2 Clark County women die of flu; first flu deaths of the season
Two Clark County residents have died from influenza — the first flu deaths of the season, the Southern Nevada Health District announced Tuesday morning.
A woman in her 40s and a woman in her 60s died in November due to complications from the flu, health officials said.
"Cases of the flu are increasing in Clark County," according to health district data. From Nov. 13 to Nov. 19, 67 people were hospitalized with influenza — a 72% increase compared with hospitalizations the previous week.
Health officials say more people are visiting the ER and urgent care clinics for influenza-like illness, "and the respiratory illness activity level in the state of Nevada is high," according to data tracked by the Centers for Disease Control and Prevention.
“These deaths are a tragedy, and I offer my condolences to the families and friends of these women,” said Dr. Fermin Leguen, district health officer for the Southern Nevada Health District.
This flu season, medical experts are warning about more than just the flu. Hospitals are seeing an influx of patients experiencing a range of illnesses, including influenza, RSV and COVID-19.
Local doctors are also on high alert over a fungus causing serious infections . It's called Candida Auris — a drug-resistant germ that spreads in health care facilities and can cause serious infection.
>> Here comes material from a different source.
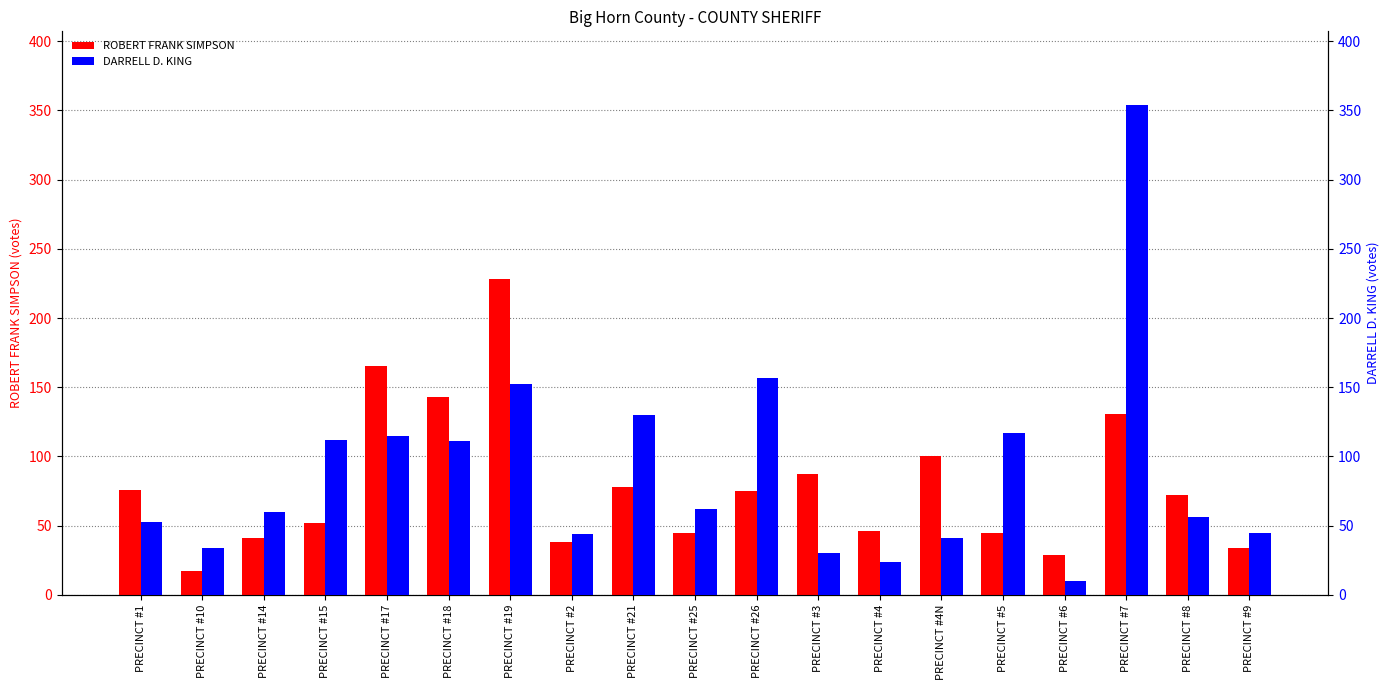

Reading left to right, what are all the values shown in this chart?

ROBERT FRANK SIMPSON: PRECINCT #1=76	PRECINCT #10=17	PRECINCT #14=41	PRECINCT #15=52	PRECINCT #17=165	PRECINCT #18=143	PRECINCT #19=228	PRECINCT #2=38	PRECINCT #21=78	PRECINCT #25=45	PRECINCT #26=75	PRECINCT #3=87	PRECINCT #4=46	PRECINCT #4N=100	PRECINCT #5=45	PRECINCT #6=29	PRECINCT #7=131	PRECINCT #8=72	PRECINCT #9=34
DARRELL D. KING: PRECINCT #1=53	PRECINCT #10=34	PRECINCT #14=60	PRECINCT #15=112	PRECINCT #17=115	PRECINCT #18=111	PRECINCT #19=152	PRECINCT #2=44	PRECINCT #21=130	PRECINCT #25=62	PRECINCT #26=157	PRECINCT #3=30	PRECINCT #4=24	PRECINCT #4N=41	PRECINCT #5=117	PRECINCT #6=10	PRECINCT #7=354	PRECINCT #8=56	PRECINCT #9=45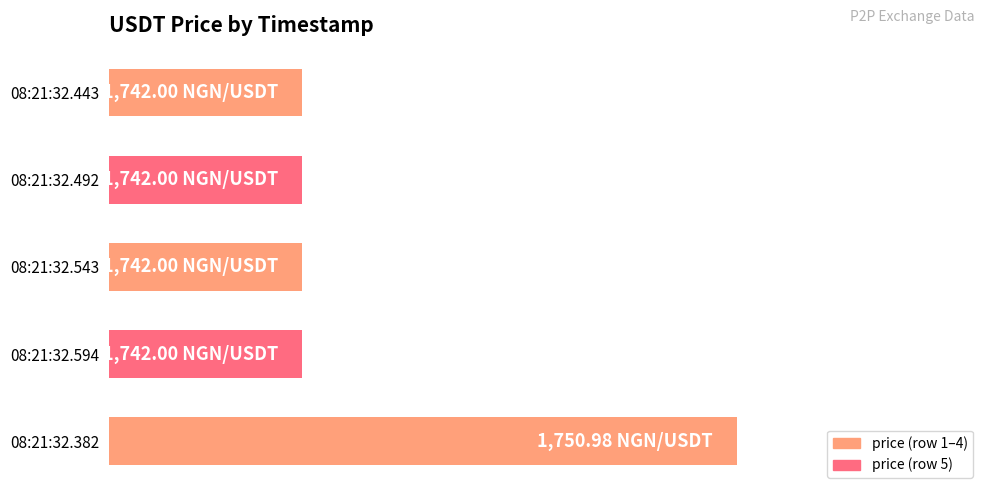

Are the bars horizontal?

Yes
Statewide, there are 774 reported cases of the so-called "superbug," and 600 of those were reported in Clark County, according to data from the Nevada Department of Health and Human Services.
"Older adults, younger children, pregnant people and those with underlying medical conditions are more at risk for severe illness from the flu," health officials said.
They advised all Southern Nevada residents to get the flu vaccine, which is recommended for everyone six months and older.
- Avoid close contact with people who are sick.
- Stay home when you are sick.
- Cover coughs and sneezes with tissues or your sleeve.
- Wash hands frequently with soap and running water.
- Clean and disinfect frequently-touched surfaces.
People who develop flu-like symptoms should take a COVID-19 test, health officials advised, especially if they have underlying conditions that put them more at risk for severe illness or hospitalization from flu or COVID.
Adults with respiratory illness symptoms are also advised to limit their interactions with children due to their higher risk for severe illness from RSV.